··· Text for analysis ···

- Born: Sébastien Robert Montreal, Quebec, Canada
- Occupation: Actor
- Years active: 2000–present
- Children: 1

= Sebastien Roberts =

Canadian actor

Sebastien Roberts is a French-Canadian actor of television and film, working in both French and English projects since 2000.

==Acting work==
Film appearances include the TV series Northern Rescue on CBC Television and Netflix and Mary Kills People on Hulu. Roberts also works in French productions, his latest being four seasons of the TV show O; as well as a new character introduced in season five of the hit French series, Unité 9. His role as a rapist, Anthony Burk, in the English/German film One Way (2006) with Til Schweiger, Eric Roberts and Michael Clarke Duncan caught people's attention due to the graphic rape scenes. He made appearances in the films Lucky Number Slevin (2006) and Black Swarm (2007); the TV-mini-series documentary, Canada Russia '72 (2006) as Rod Gilbert; and the made for TV mystery, Ice Blues (2008).

··· Data ···

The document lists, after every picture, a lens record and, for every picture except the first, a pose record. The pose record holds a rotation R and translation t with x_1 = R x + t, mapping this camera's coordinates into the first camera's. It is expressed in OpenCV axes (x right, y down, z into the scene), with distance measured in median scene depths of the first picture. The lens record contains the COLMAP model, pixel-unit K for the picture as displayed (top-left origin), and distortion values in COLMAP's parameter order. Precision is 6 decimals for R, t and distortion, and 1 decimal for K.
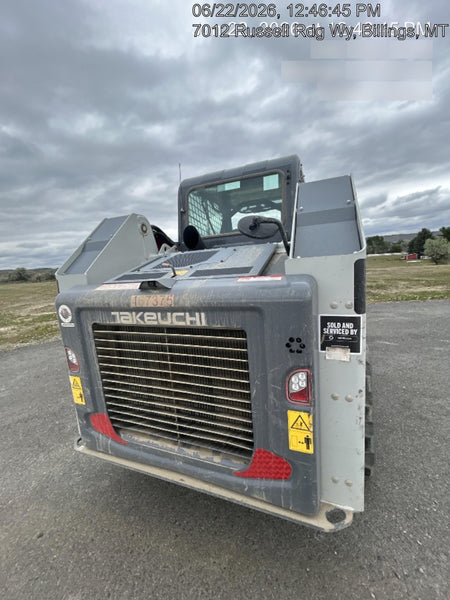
lens RADIAL K [[239.4, 0, 225.0], [0, 239.4, 300.0], [0, 0, 1]] dist [-0.009081, 0.000300]
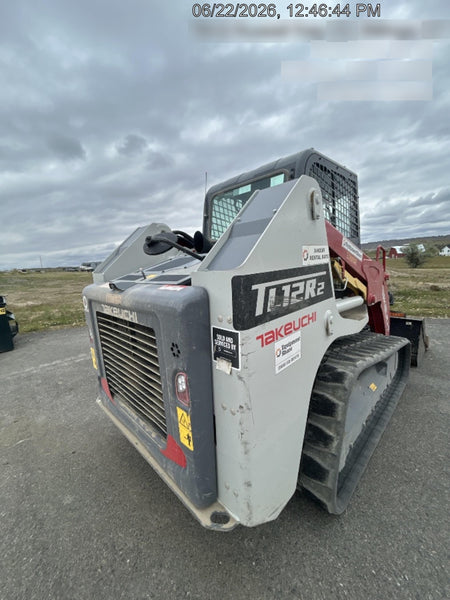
lens RADIAL K [[239.4, 0, 225.0], [0, 239.4, 300.0], [0, 0, 1]] dist [-0.009081, 0.000300]
pose [[0.914640, 0.082270, -0.395810, 0.782111], [-0.070769, 0.996539, 0.043600, -0.093230], [0.398027, -0.011867, 0.917297, 0.053422]]
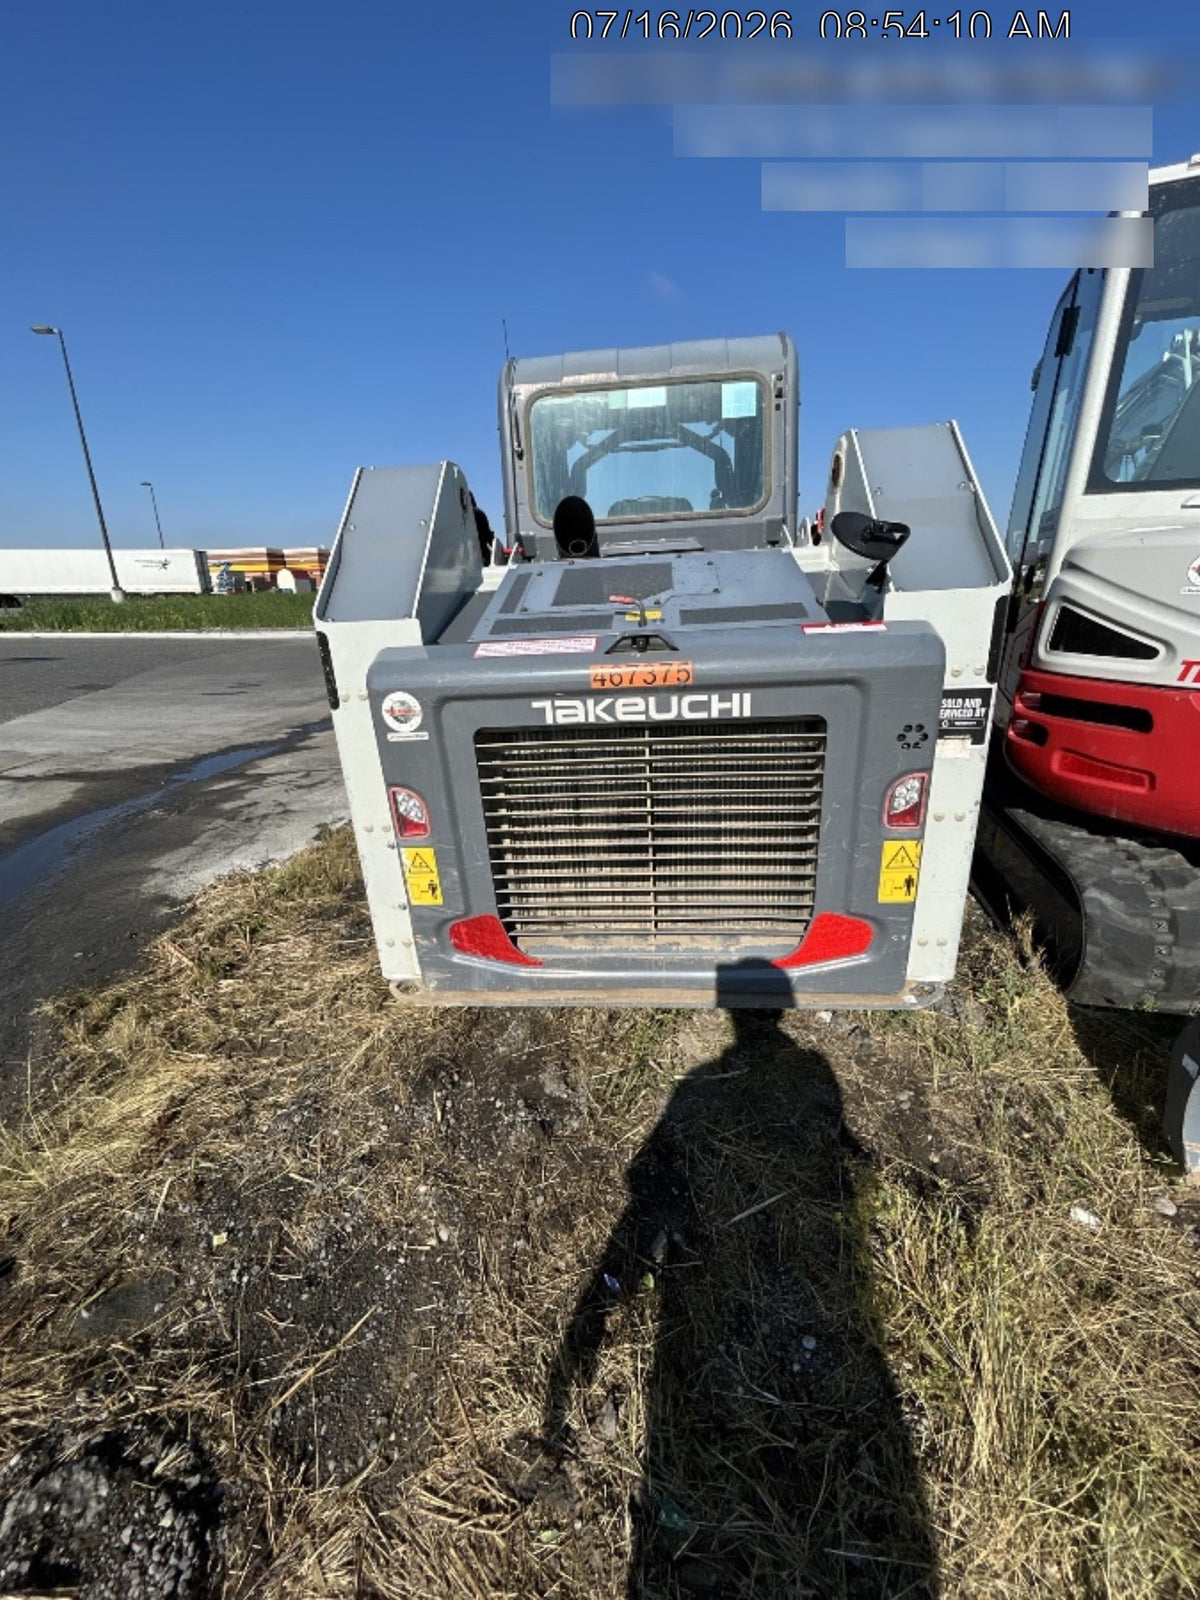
lens RADIAL K [[640.2, 0, 600.0], [0, 640.2, 800.0], [0, 0, 1]] dist [-0.006229, 0.000051]
pose [[0.961805, -0.083360, 0.260733, -0.805220], [0.032770, 0.980717, 0.192665, 0.000183], [-0.271766, -0.176762, 0.945991, -0.345998]]
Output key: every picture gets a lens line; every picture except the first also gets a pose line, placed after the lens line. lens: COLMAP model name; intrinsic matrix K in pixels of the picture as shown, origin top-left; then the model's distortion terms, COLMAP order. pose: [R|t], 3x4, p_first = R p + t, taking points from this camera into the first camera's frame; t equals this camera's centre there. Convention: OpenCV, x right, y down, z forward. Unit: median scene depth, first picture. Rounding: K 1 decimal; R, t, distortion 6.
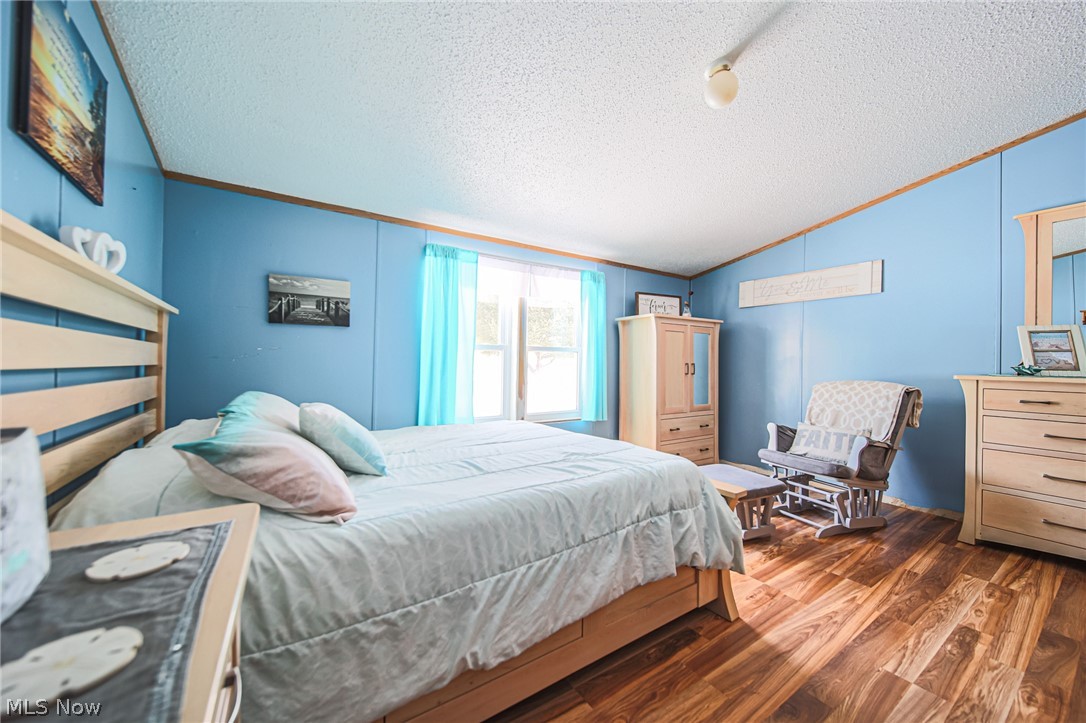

···

- Exercises
1. Please copy the passage of the Sebastien Roberts article word for word, starting at the words "Sebastien Roberts is" and stopping after the words "Ice Blues (2008).".
2. Summarize the Sebastien Roberts article in two sentences.
3. According to the Sebastien Roberts article, what role did Roberts play in Canada Russia '72?

- Responses by item number
1.
Sebastien Roberts is a French-Canadian actor of television and film, working in both French and English projects since 2000.

==Acting work==
Film appearances include the TV series Northern Rescue on CBC Television and Netflix and Mary Kills People on Hulu. Roberts also works in French productions, his latest being four seasons of the TV show O; as well as a new character introduced in season five of the hit French series, Unité 9. His role as a rapist, Anthony Burk, in the English/German film One Way (2006) with Til Schweiger, Eric Roberts and Michael Clarke Duncan caught people's attention due to the graphic rape scenes. He made appearances in the films Lucky Number Slevin (2006) and Black Swarm (2007); the TV-mini-series documentary, Canada Russia '72 (2006) as Rod Gilbert; and the made for TV mystery, Ice Blues (2008).

2. Sebastien Roberts is a French-Canadian actor who has worked in both French and English television and film since 2000. His work includes the series Northern Rescue and Mary Kills People, the French shows O and Unité 9, and the film One Way, where his role as the rapist Anthony Burk drew attention.

3. Rod Gilbert.